• What needs to be done
Please, from the entries below, transcribe exactly the lines that begin at the line with "- pink handle shell [468,487,550,582]" and end at the line with "995, 431, 1238]", without the pictures.

• Records provided
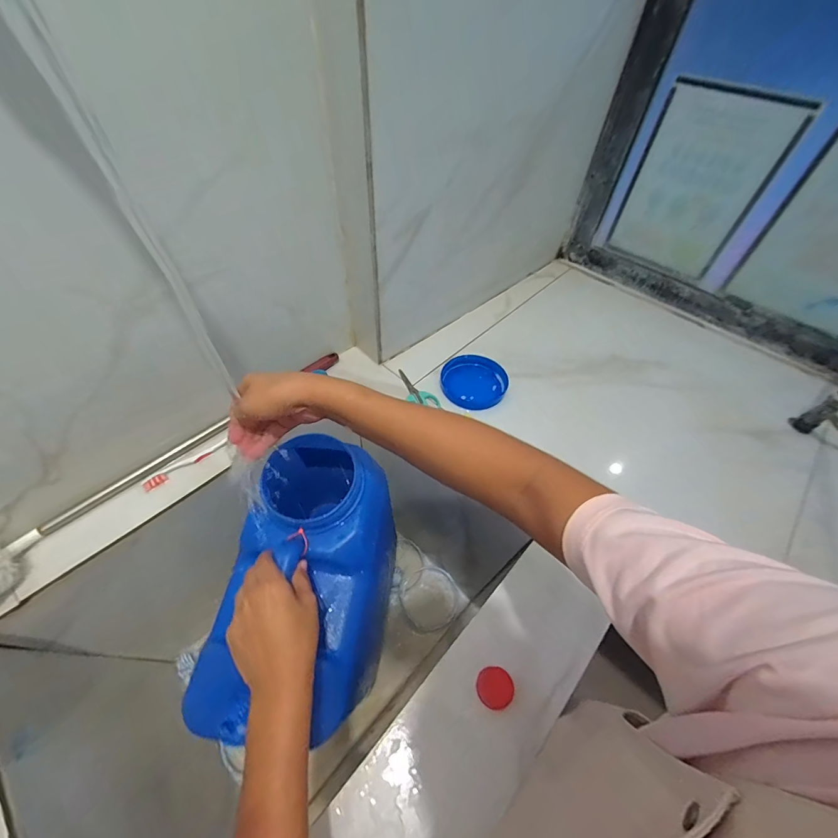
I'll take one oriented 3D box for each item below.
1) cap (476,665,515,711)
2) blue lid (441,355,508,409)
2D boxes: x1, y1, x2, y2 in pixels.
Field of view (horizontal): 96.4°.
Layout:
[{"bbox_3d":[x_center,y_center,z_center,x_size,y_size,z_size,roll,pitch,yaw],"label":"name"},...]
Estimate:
[{"bbox_3d":[0.085,0.298,0.417,0.038,0.010,0.039,1,52,-2],"label":"cap"},{"bbox_3d":[0.105,-0.070,0.692,0.115,0.027,0.112,1,52,-2],"label":"blue lid"}]

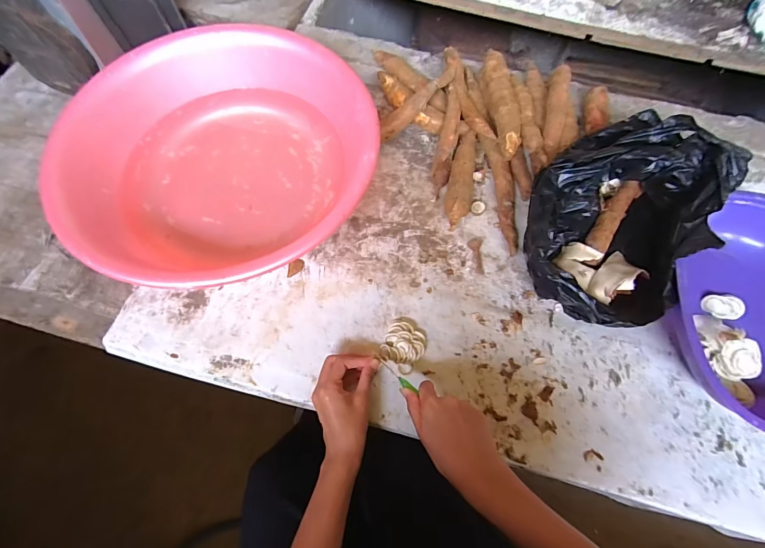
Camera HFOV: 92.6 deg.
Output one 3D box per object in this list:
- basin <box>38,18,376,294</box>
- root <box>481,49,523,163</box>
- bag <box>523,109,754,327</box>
[{"bbox_3d":[-0.218,-0.158,0.520,0.415,0.107,0.390,0,70,1],"label":"basin"},{"bbox_3d":[0.193,-0.264,0.579,0.045,0.050,0.198,-4,69,-1],"label":"root"},{"bbox_3d":[0.304,-0.074,0.483,0.203,0.107,0.274,34,73,12],"label":"bag"}]

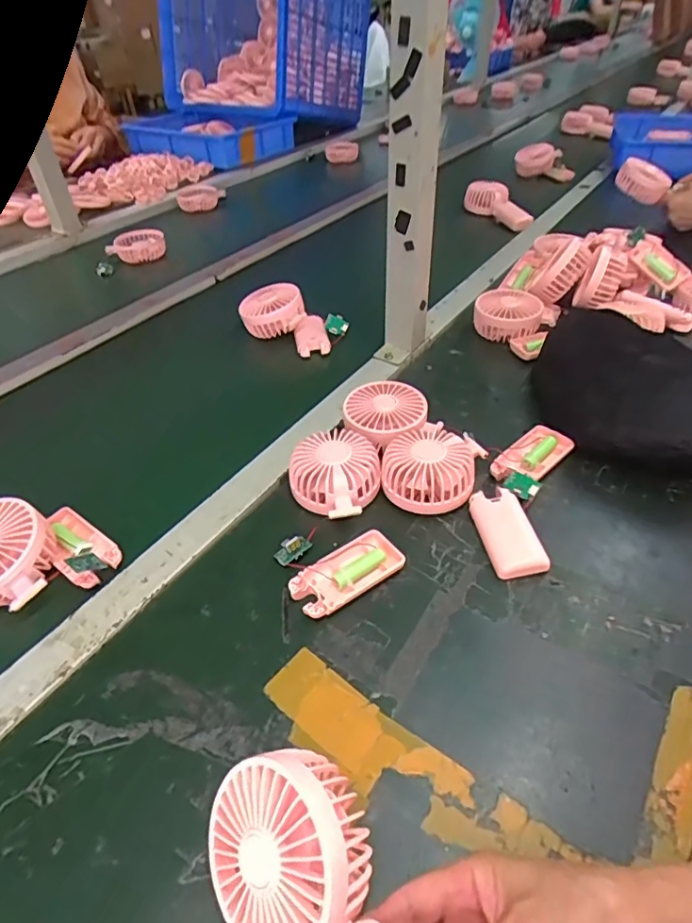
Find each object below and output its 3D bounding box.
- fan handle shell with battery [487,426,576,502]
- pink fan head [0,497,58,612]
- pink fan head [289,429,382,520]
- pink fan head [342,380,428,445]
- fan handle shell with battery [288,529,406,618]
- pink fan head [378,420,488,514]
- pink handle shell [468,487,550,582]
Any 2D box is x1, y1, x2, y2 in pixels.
[{"bbox_3d":[0.186,-0.002,0.560,0.051,0.017,0.104,28,50,30],"label":"fan handle shell with battery"},{"bbox_3d":[-0.283,0.080,0.459,0.094,0.044,0.083,18,48,19],"label":"pink fan head"},{"bbox_3d":[-0.007,0.010,0.532,0.081,0.041,0.083,-2,41,1],"label":"pink fan head"},{"bbox_3d":[0.041,-0.047,0.593,0.088,0.037,0.089,7,42,10],"label":"pink fan head"},{"bbox_3d":[0.000,0.094,0.467,0.095,0.014,0.046,-26,46,-24],"label":"fan handle shell with battery"},{"bbox_3d":[0.084,0.002,0.540,0.086,0.044,0.102,18,45,22],"label":"pink fan head"},{"bbox_3d":[0.144,0.062,0.492,0.045,0.014,0.088,-9,42,-6],"label":"pink handle shell"}]

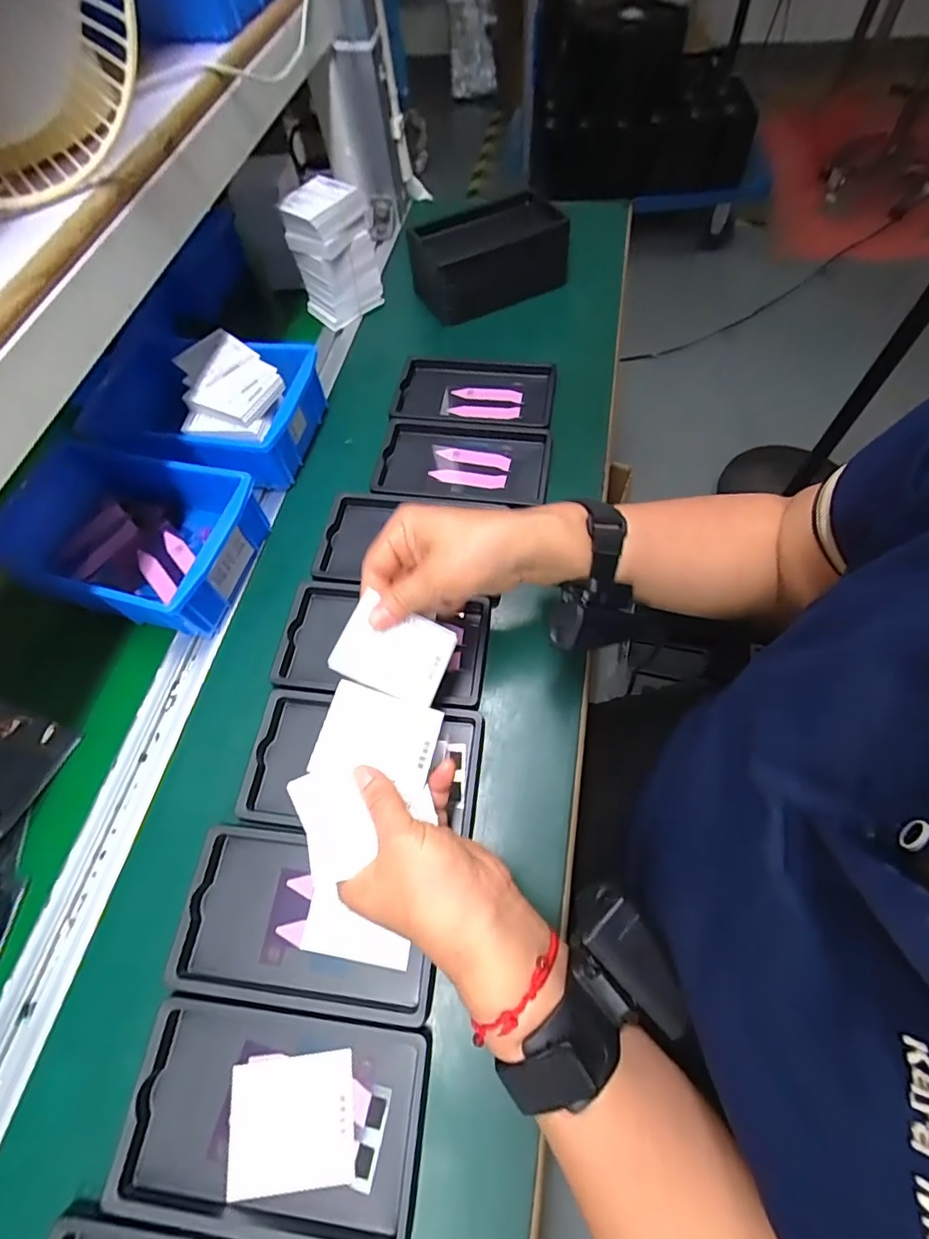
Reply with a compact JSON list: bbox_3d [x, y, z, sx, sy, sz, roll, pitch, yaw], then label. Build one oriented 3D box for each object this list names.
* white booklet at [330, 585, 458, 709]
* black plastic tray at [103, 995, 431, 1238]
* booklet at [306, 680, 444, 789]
[{"bbox_3d":[-0.045,0.020,0.336,0.069,0.005,0.057,26,66,-5],"label":"white booklet"},{"bbox_3d":[-0.103,0.271,0.281,0.157,0.017,0.093,5,63,2],"label":"black plastic tray"},{"bbox_3d":[-0.052,0.072,0.314,0.068,0.004,0.056,19,63,-7],"label":"booklet"}]

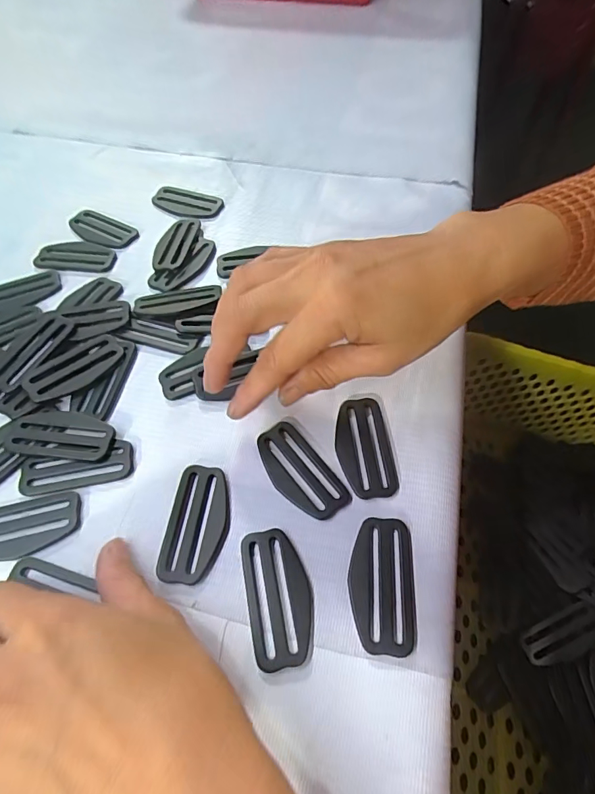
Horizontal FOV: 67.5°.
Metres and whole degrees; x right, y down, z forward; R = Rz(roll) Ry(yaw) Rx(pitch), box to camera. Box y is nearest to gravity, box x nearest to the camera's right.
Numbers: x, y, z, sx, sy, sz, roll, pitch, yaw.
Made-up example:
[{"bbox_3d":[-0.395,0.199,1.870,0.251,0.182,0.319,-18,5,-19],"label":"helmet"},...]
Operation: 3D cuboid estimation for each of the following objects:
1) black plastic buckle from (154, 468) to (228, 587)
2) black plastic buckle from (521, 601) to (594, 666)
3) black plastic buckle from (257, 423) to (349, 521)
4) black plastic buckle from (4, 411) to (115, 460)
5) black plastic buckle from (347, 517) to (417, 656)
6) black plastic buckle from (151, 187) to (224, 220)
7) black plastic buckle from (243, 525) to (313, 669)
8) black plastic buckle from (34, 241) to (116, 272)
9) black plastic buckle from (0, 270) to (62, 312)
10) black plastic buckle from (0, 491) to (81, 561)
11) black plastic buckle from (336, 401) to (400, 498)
[{"bbox_3d":[-0.051,0.064,0.227,0.029,0.004,0.058,5,59,4],"label":"black plastic buckle"},{"bbox_3d":[0.191,0.173,0.323,0.056,0.005,0.025,-30,62,-2],"label":"black plastic buckle"},{"bbox_3d":[0.001,0.040,0.240,0.029,0.004,0.058,-32,63,-18],"label":"black plastic buckle"},{"bbox_3d":[-0.134,0.021,0.252,0.060,0.004,0.027,5,59,4],"label":"black plastic buckle"},{"bbox_3d":[0.040,0.087,0.209,0.030,0.004,0.058,3,58,2],"label":"black plastic buckle"},{"bbox_3d":[-0.090,-0.158,0.362,0.059,0.004,0.029,20,61,13],"label":"black plastic buckle"},{"bbox_3d":[-0.009,0.092,0.209,0.029,0.005,0.059,-10,59,-6],"label":"black plastic buckle"},{"bbox_3d":[-0.167,-0.106,0.334,0.059,0.004,0.027,4,59,3],"label":"black plastic buckle"},{"bbox_3d":[-0.199,-0.073,0.317,0.059,0.005,0.030,-21,60,-12],"label":"black plastic buckle"},{"bbox_3d":[-0.142,0.067,0.227,0.059,0.004,0.029,-10,59,-5],"label":"black plastic buckle"},{"bbox_3d":[0.037,0.028,0.247,0.030,0.005,0.058,-6,58,-3],"label":"black plastic buckle"}]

• Expected answer
- pink handle shell [468,487,550,582]
Any 2D box is x1, y1, x2, y2 in pixels.
[{"bbox_3d":[0.186,-0.002,0.560,0.051,0.017,0.104,28,50,30],"label":"fan handle shell with battery"},{"bbox_3d":[-0.283,0.080,0.459,0.094,0.044,0.083,18,48,19],"label":"pink fan head"},{"bbox_3d":[-0.007,0.010,0.532,0.081,0.041,0.083,-2,41,1],"label":"pink fan head"},{"bbox_3d":[0.041,-0.047,0.593,0.088,0.037,0.089,7,42,10],"label":"pink fan head"},{"bbox_3d":[0.000,0.094,0.467,0.095,0.014,0.046,-26,46,-24],"label":"fan handle shell with battery"},{"bbox_3d":[0.084,0.002,0.540,0.086,0.044,0.102,18,45,22],"label":"pink fan head"},{"bbox_3d":[0.144,0.062,0.492,0.045,0.014,0.088,-9,42,-6],"label":"pink handle shell"}]

Reply with a compact JSON list: bbox_3d [x, y, z, sx, sy, sz, roll, pitch, yaw], then label. Build one oriented 3D box for each object this list names.
* white booklet at [330, 585, 458, 709]
* black plastic tray at [103, 995, 431, 1238]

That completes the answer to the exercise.